Use column names (recommended):

df_manual$age
df_manual$age[3]
df_manual[, 'age']
df_manual[3, 'age']

Use logical values:

df_manual$age[c(FALSE, TRUE, TRUE, FALSE, FALSE)]

Calculation with a column in a data frame as a vector:

df_manual$age - 2
2022 - df_manual$age
mean(df_manual)
sd(df_manual)

2.6.3 Functions for data frames

summary(df_manual)
names(df_manual)
str(df_manual)
nrow(df_manual)
ncol(df_manual)
dim(df_manual)

2.6.4 Import a data frame

Normally, we edit the data in another program, save it as a .csv file, and import it into R.

Demonstration:

  • Open the ‘airquality.csv’ file with Excel.
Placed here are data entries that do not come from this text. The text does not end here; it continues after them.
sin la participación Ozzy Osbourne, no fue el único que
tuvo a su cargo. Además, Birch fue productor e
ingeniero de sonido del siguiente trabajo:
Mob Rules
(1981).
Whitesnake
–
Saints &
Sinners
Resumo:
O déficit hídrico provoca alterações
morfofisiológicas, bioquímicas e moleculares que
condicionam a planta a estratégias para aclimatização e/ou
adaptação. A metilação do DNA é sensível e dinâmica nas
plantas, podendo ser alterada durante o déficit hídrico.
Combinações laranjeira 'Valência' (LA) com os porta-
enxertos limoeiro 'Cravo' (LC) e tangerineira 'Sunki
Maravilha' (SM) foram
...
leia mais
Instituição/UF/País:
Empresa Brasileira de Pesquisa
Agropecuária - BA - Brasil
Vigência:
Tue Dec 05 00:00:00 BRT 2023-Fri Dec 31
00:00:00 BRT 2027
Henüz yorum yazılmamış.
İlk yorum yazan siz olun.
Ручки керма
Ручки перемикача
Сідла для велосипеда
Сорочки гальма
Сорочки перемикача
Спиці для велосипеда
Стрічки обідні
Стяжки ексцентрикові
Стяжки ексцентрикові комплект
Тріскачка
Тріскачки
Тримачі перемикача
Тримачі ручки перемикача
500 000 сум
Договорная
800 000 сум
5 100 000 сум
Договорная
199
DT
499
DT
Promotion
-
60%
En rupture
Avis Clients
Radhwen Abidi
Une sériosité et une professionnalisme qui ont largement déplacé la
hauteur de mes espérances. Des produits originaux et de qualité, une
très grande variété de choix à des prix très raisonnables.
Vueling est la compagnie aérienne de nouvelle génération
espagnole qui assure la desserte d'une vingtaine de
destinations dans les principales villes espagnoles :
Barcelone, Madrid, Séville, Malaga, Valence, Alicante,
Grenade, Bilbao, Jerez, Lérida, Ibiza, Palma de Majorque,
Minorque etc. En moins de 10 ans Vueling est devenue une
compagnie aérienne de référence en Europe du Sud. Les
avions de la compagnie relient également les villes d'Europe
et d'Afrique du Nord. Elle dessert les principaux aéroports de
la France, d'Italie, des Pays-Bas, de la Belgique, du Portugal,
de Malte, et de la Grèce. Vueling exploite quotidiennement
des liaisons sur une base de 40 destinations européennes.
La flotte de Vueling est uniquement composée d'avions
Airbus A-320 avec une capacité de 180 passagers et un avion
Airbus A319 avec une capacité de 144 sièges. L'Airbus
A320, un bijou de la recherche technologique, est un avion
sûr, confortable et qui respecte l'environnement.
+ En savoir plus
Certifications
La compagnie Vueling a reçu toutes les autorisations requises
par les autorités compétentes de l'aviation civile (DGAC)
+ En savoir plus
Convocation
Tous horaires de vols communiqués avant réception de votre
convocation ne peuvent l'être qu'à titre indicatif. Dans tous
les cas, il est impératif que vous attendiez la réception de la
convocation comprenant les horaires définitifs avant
Take a look. Close it.
  • Open it with Notepad. Take a look. Close it.
  • Import it into R.
df_aq <- read.csv('data/airquality.csv')
summary(df_aq)

If you don’t like codes, click File - Import Dataset - From Text (base), and choose airquality.csv. You will get an object with the same name as the file name airquality.

Indexing:

df_aq[2, 4]
df_aq[2, 1:5]
df_aq[2, ]
df_aq[, 3]

Use column names:

df_aq$Wind
df_aq[, 'Wind']

Each column is a vector. Use the vector operation mentioned before.

Calculation:

# Convert Wind from mph (mile per hour) to m/s (meter per second)
df_aq$Wind * 1.609344 * 1000 / 3600
wind_ms <- df_aq$Wind * 1.609344 * 1000 / 3600
df_aq$wind_ms <- df_aq$Wind * 1.609344 * 1000 / 3600

2.6.5 More functions for data frames

colSums(df_aq)
rowSums()
colMeans()
rowMeans()
apply(df_aq, 1, mean) # the mean of each row (meaningless in this example)
apply(df_aq, 2, max) # the maximum of each column
tapply(df_aq$Temp, df_aq$Month, mean) # the mean of each month

2.6.6 R built-in datasets

data()
iris
names(iris)

2.6.7 Export a data frame

write.csv(df_aq, "data/airquality_new.csv")

Double check:

  1. Open “data/airquality_new.csv” with Excel. Take a look. Close it.

  2. Open “data/airquality_new.csv” with Notepad. Take a look. Close it.